Problem to solve ::
Please repeat the lines from the one containing "Document page, 1654x1241 pixels." through the one containing "picture [251, 147, 1329, 967]", and give nothing else.

Information supplied ::
(begin)

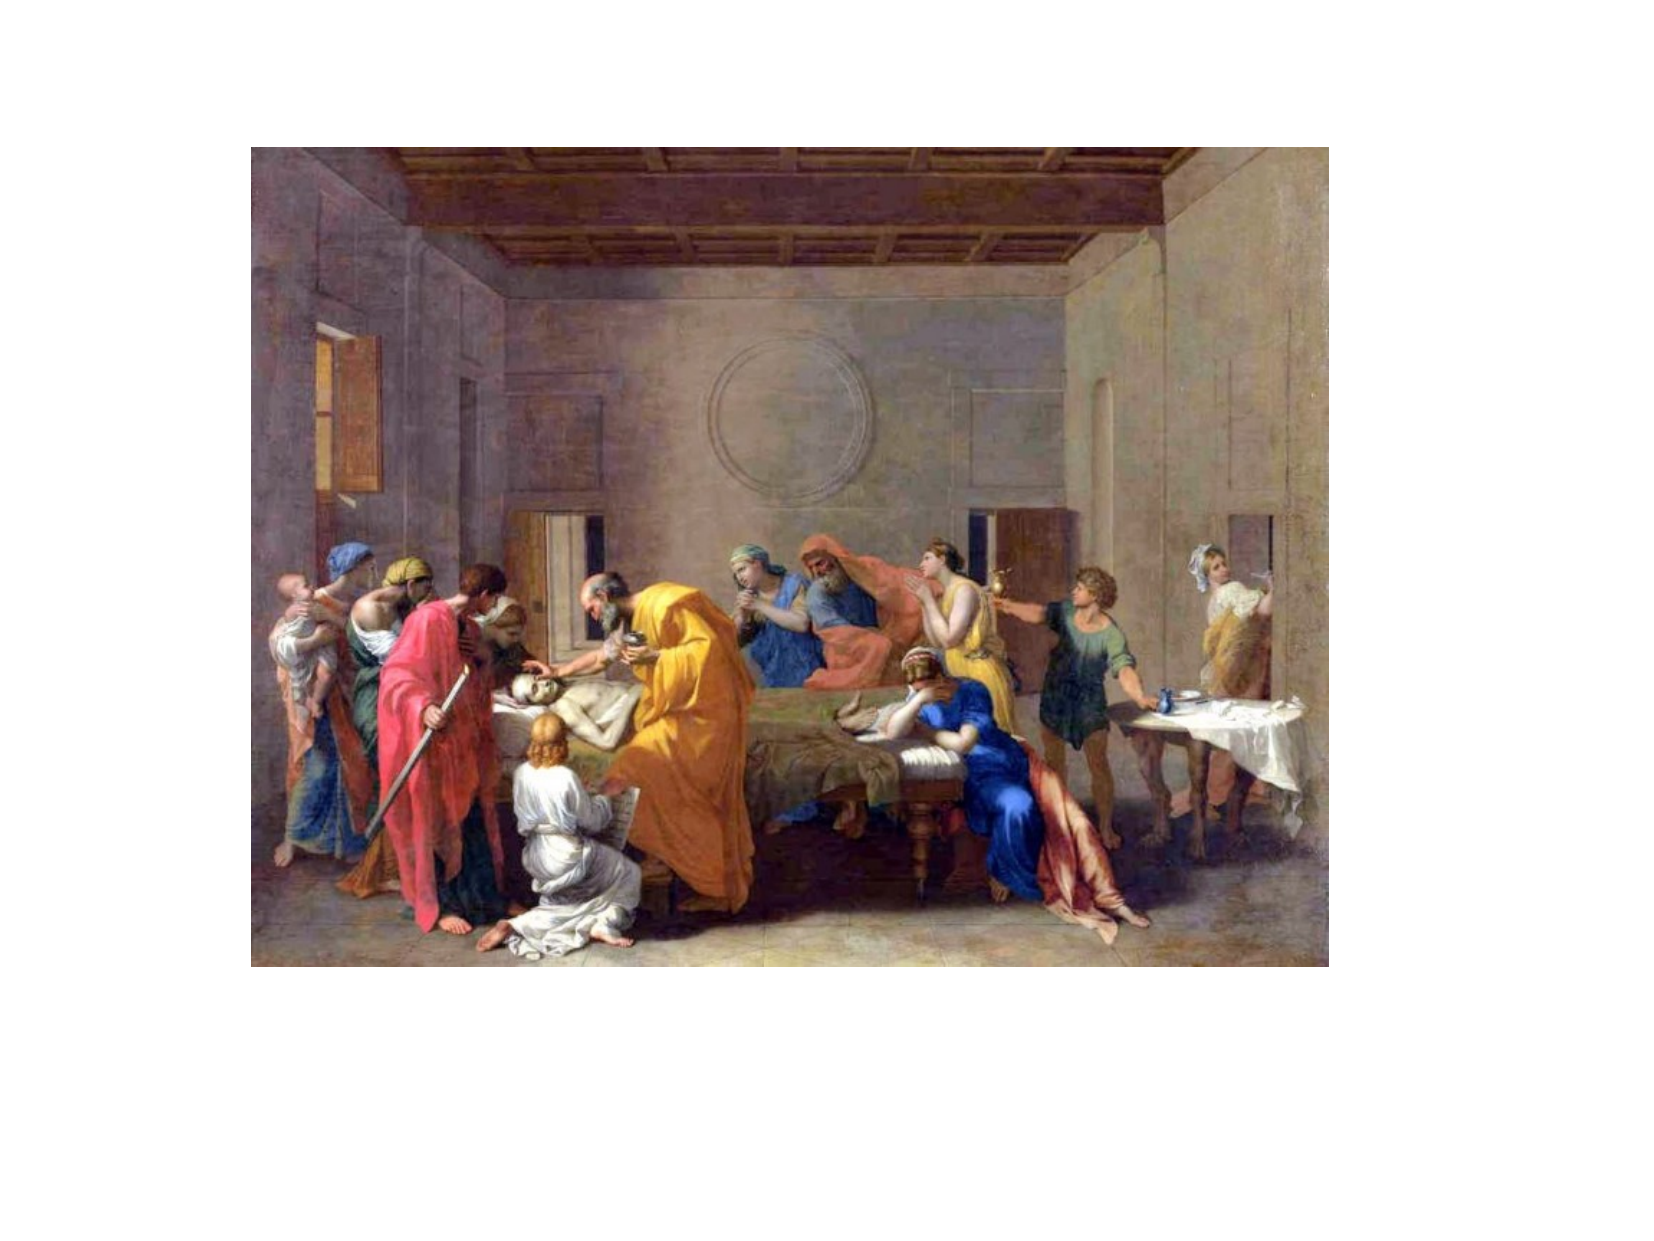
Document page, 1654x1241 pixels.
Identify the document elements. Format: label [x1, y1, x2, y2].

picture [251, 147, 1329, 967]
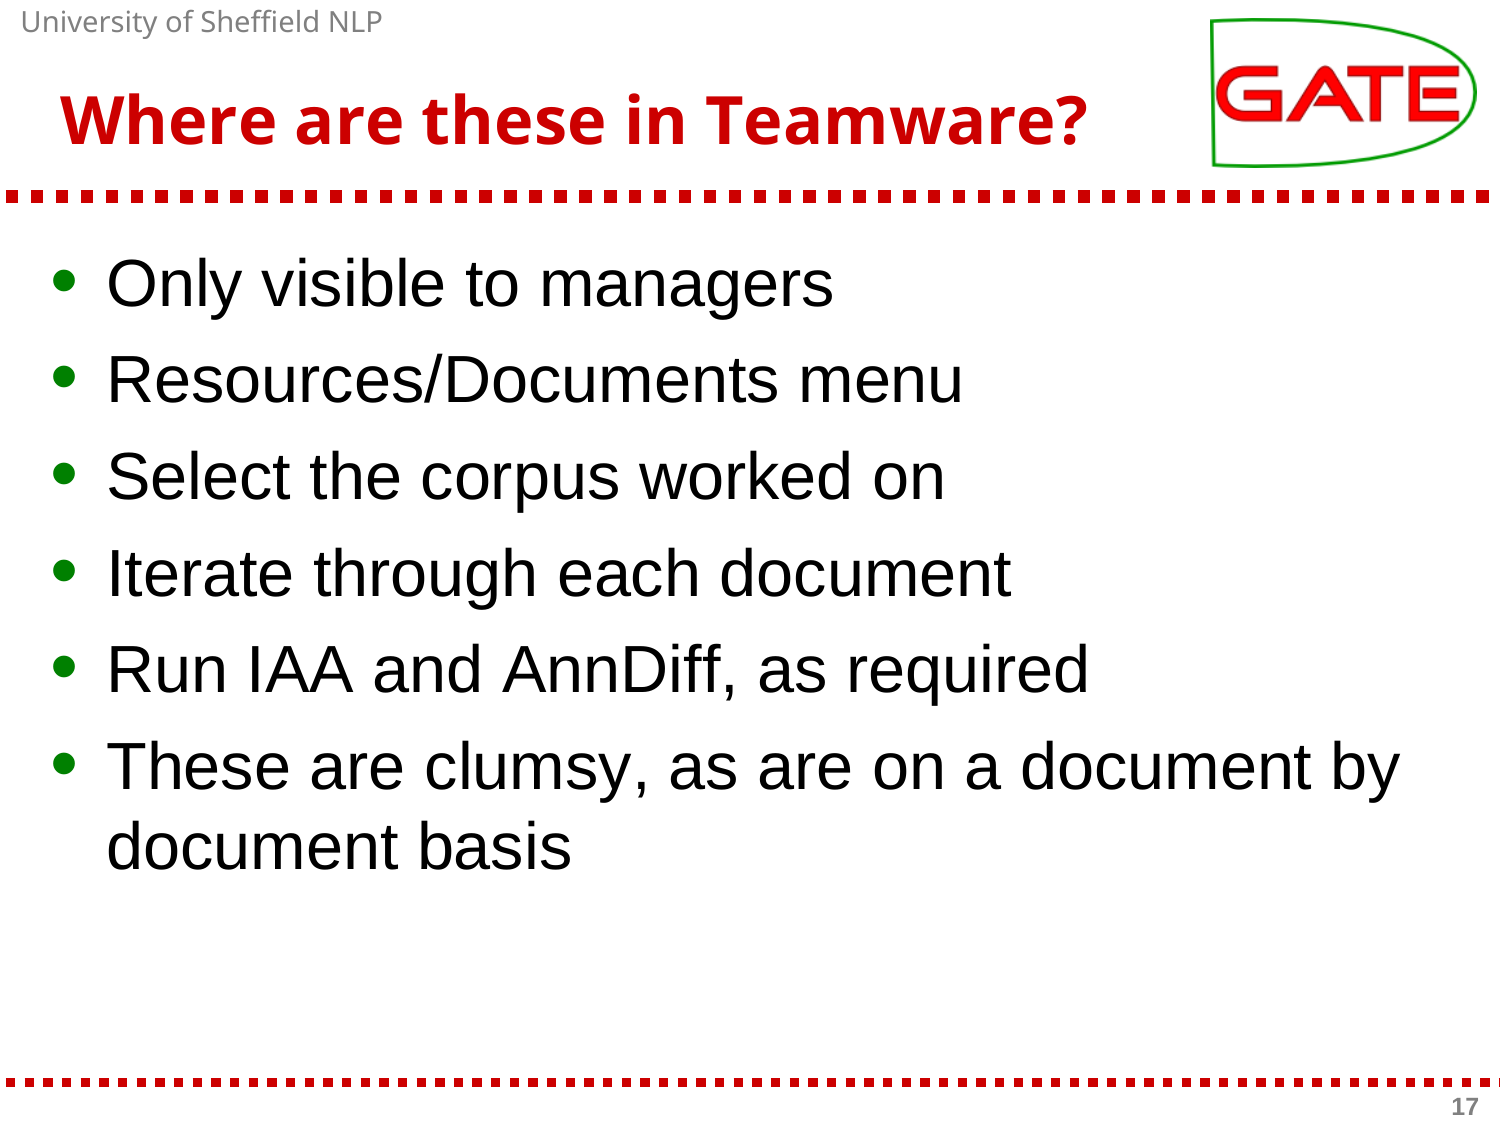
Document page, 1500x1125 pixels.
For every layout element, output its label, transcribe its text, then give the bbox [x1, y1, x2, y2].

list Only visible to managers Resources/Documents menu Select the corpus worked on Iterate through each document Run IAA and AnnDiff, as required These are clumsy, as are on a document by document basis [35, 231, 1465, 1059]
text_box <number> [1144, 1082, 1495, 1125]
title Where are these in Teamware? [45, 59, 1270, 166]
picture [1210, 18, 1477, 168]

(end)
(begin)

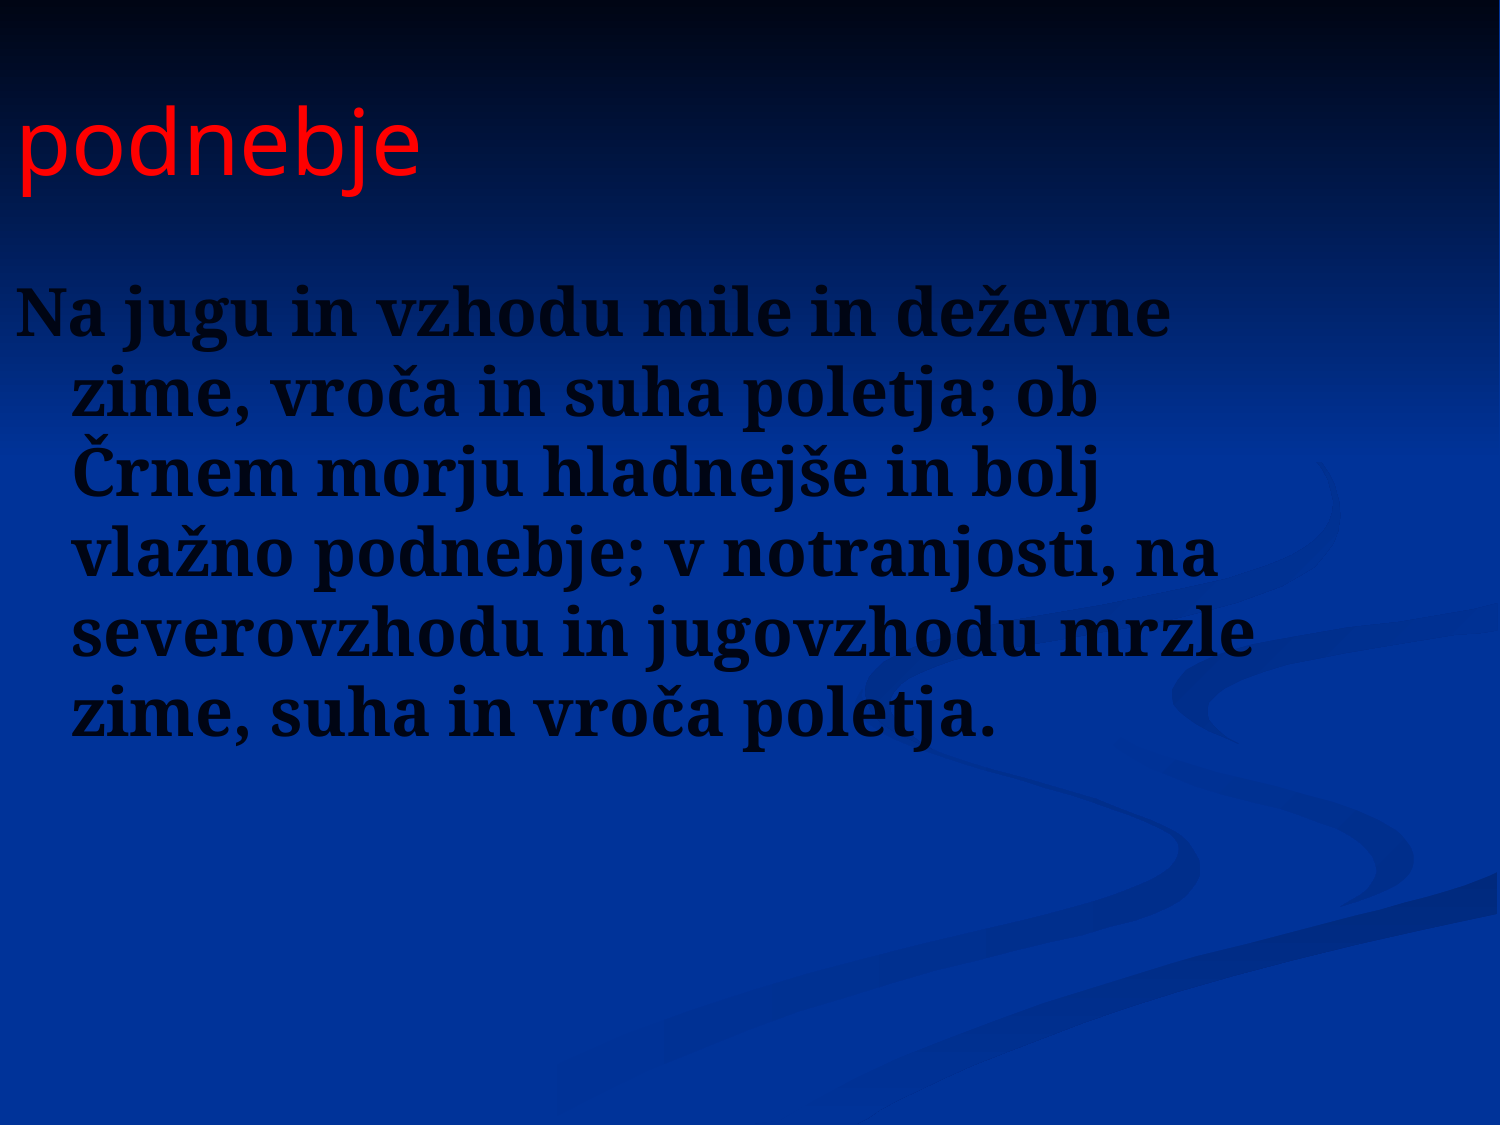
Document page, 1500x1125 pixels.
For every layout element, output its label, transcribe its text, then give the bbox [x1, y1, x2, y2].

(end)
(begin)

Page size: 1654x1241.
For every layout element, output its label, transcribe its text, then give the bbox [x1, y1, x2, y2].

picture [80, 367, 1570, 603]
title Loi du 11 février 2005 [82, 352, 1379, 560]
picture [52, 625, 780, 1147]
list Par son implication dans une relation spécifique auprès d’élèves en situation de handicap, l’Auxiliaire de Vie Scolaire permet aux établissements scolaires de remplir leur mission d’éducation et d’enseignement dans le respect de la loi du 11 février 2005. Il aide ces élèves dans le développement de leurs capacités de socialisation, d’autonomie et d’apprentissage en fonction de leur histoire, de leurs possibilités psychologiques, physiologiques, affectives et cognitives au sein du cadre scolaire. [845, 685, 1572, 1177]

(end)

Output ::
Document page, 1654x1241 pixels.
Identify the document elements. Format: label [x1, y1, x2, y2].

picture [251, 147, 1329, 967]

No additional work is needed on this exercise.